Zanlunghi certainly deserves full marks for honesty and, while his disappointment is understandable, shouldn’t a company know what people really think about it? With its products panned by the UK media, dealers voting with their feet, and a public that saw Jeep being about as relevant to their needs as Hummer, where is the surprise in an image incompatible with selling expensive Grand Cherokees? If Jeep really was the prestigious off-road brand fondly imagined by some back in Detroit, it would have sold 22,000 a year in the UK in 2013, not 2,200.

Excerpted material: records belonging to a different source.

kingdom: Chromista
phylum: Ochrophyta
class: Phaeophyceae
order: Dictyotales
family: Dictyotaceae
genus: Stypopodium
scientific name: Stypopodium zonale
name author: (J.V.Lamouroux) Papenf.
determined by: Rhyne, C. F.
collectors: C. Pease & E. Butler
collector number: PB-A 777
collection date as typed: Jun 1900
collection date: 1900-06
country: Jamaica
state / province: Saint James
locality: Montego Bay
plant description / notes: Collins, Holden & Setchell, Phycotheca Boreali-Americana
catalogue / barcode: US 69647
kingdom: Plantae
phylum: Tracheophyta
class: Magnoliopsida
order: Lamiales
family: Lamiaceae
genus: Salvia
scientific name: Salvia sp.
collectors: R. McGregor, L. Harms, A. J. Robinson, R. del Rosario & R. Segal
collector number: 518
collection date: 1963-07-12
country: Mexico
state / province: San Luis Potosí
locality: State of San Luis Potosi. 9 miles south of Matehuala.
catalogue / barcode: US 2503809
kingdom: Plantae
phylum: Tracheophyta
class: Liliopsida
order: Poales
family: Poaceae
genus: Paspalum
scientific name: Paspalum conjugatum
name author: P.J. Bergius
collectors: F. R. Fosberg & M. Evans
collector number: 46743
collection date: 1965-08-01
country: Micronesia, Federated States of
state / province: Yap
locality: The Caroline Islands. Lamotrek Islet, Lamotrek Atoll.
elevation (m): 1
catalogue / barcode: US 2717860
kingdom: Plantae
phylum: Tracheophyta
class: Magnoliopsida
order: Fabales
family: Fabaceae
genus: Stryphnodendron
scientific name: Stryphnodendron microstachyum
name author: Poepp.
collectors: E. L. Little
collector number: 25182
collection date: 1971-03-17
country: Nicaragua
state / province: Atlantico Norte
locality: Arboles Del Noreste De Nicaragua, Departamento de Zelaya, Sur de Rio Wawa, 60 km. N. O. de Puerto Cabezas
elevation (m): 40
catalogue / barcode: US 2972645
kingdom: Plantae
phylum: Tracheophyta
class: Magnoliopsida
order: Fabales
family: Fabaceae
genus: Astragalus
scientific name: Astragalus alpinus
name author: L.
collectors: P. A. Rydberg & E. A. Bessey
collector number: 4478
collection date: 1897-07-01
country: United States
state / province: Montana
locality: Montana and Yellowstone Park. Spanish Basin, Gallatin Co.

Back in the 1980s it was common for car companies to keep two sets of forecasts – the ones the top managers told each other would happen, and the ones that the market specialists thought would actually happen. When one marketing director was told his forecast was 50% beyond reality, he told his underlings: “That’s fine for you to say: you’re not the one with his backside hanging over the boat with the sharks circling below. I’m telling the board what they want to hear.”

In the same spirit, Ford publicly stuck to a forecast of taking 30% of the UK market at a time when its share had fallen below 25% and its own analysts said it was only going to go one way.

Most companies have got a lot more professional and realistic since then (Ford above all), but there is still a cultural issue around accepting reality. It may seem incredible that in the age of social media, companies are in any doubt what the consumer thinks – the bigger problem might appear to be trying to shut the consumer up for five minutes.

However, the number of new models launched for internal political reasons, rather than actual demand, suggests the much-vaunted social media “conversation” between supplier and consumer is sometimes a dialogue of the deaf.